Value-Based Health Care Organizations
Since the introduction of value-based health care in 2004, there has been an explosion of information and ideas about value-based health care. Here we publish links to major value orientedorganizations in health care.
American College of Surgeons' THRIVE Initiative
On July 18, 2019, the American College of Surgeons (ACS) and Harvard Business School’s (HBS) Institute for Strategy and Competitiveness announced ACS THRIVE (Transforming Health Care Resources to Increase Value and Efficiency), a new program to help hospitals and surgical practices improve surgical patient outcomes while lowering the cost of delivering care. Initially, leaders of the program will pilot the value measurement process with 10–15 hospitals in the United States, focusing on measuring the full cycle of care–including its key surgical, medical, behavioral, and social elements–for three surgical conditions. Results from the pilot will be used to create a scalable approach that all hospitals can use to measure and improve value.
Medical Education, Harvard Medical School
The Medical Education division of Harvard Medical School has just begun a new curriculum for the education of physicians. The new curriculum incorporates pedagogical approaches that foster active learning and critical thinking; earlier clinical experience; and advanced clinical and student-tailored basic/population science experiences that provide customized pathways for every student. In the new curriculum, the core basic/population science needed to succeed in clinical clerkships is taught prior to the core clinical year, while the more advanced science that is more relevant after intensive clinical experience follows completion of the core clinical clerkships. Harvard Medical School has collaborated with Harvard Business School to teach value-based health care in a required course, Essentials of the Profession II, given after students have taken their clinical clerkships.
Petrie-Flom Center for Health Law and Policy, Harvard Law School
The Petrie-Flom Center for Health Law Policy, Biotechnology, and Bioethics at Harvard Law School was founded in 2005 through a generous gift from Joseph H. Flom and the Carroll and Milton Petrie Foundation. The Center’s founding mission was to promote interdisciplinary analysis and legal scholarship in these fields. Today, the Center has grown into a leading research program dedicated to the unbiased legal and ethical analysis of pressing questions facing health policymakers, medical professionals, patients, families, and others who influence and are influenced by health care and the health care system. To achieve this goal, the Center fosters a community of leading intellectuals, practitioners, and policymakers from a variety of backgrounds at all stages in their careers, and produces programming and events on a variety of health law policy and bioethics topics. The Center also hosts a leading health law policy blog, The Bill of Health. The Center has partnered with the our health care team to study the legal and regulatory barriers to value-based health care, including fraud and abuse laws such as the Stark law limiting physician referrals, anti-trust laws, data privacy laws limiting information and data sharing, restrictive state licensing requirements, and other regulations.

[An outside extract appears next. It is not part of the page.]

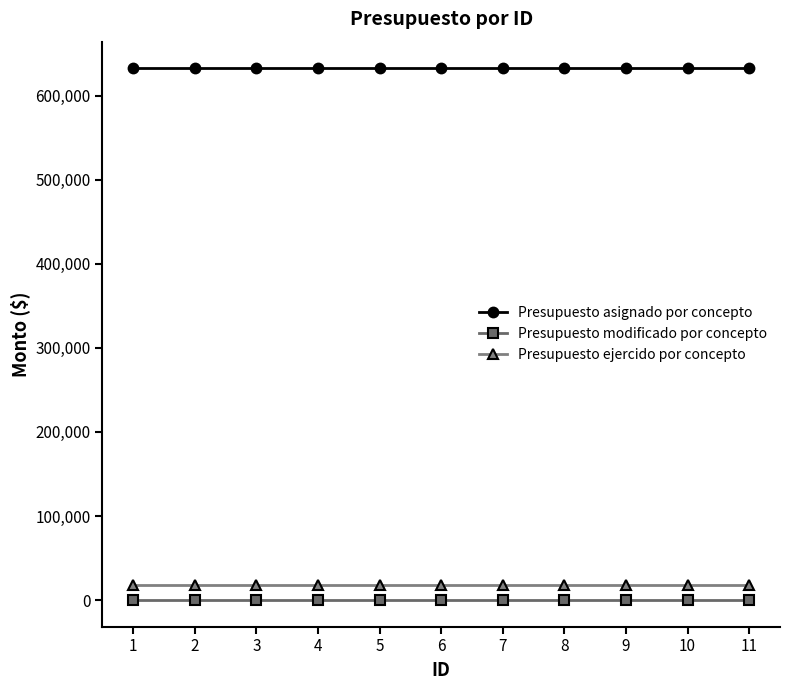

Is the value of Presupuesto asignado por concepto at 10 greater than the value of Presupuesto ejercido por concepto at 5?

Yes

International Consortium for Health Outcomes Measurement (ICHOM)
ICHOM was created in 2012 by Professor Michael Porter, Dr. Stefan Larsson of the Boston Consulting Group and Dr. Martin Ingvar of the Karolinska Institute. ICHOM's mission is to unlock the potential of value-based health care by defining global standard sets of outcome measures that matter most to patients and driving adoption and reporting of these measures worldwide to create better value for all stakeholders. ICHOM works with patients, leading providers, and registries to enable measuring results by medical condition, from prostate cancer to coronary artery disease. ICHOM supports one of the key strategic agenda items in Professor Porter’s value-based health care delivery framework – measuring outcomes for every patient.
Value Institute for Health and Care at the University of Texas, Austin
The Value Institute for Health and Care is a joint endeavor of Dell Medical School and McCombs School for Business at University of Texas, Austin. Executive Director, Elizabeth Teisberg, PhD and Managing Director, Scott Wallace, MBA, JD lead the Institute on its mission to accelerate transformation to high value health care. Prof. Teisberg, who holds the Cullen Trust Distinguished University Chair for Value-Based Health Care, authored Redefining Health Care: Creating Value-Based Competition on Results with Prof. Michael E. Porter. Prof. Wallace was the first CEO of the National Alliance for Health Information Technology and was appointed by President George W. Bush as Chair of the Federal Commission on Systemic Interoperability. The Value Institute for Health and Care is accelerating value-based transformation through translational research, support for implementation of high value care delivery, a series of executive education programs focused on implementing high value care in practice, and a 1 year master’s in health care transformation for working professionals.
Avant-garde Health
Avant-garde Health was started based on the value-based health care delivery research at Harvard Business School led by Professors Michael Porter and Bob Kaplan. Their CEO Derek Haas worked on the HBS health care team for four years and continues to collaborate with the faculty on research. Avant-garde Health’s analytics software (CareMeasurement.com) enables providers to apply concepts from the research to improve quality and profitability across the care continuum. Derek and Avant-garde Health were recently featured in a book by Professor Howard Stevenson, Problem Solving: HBS Alumni Making a Difference in the World.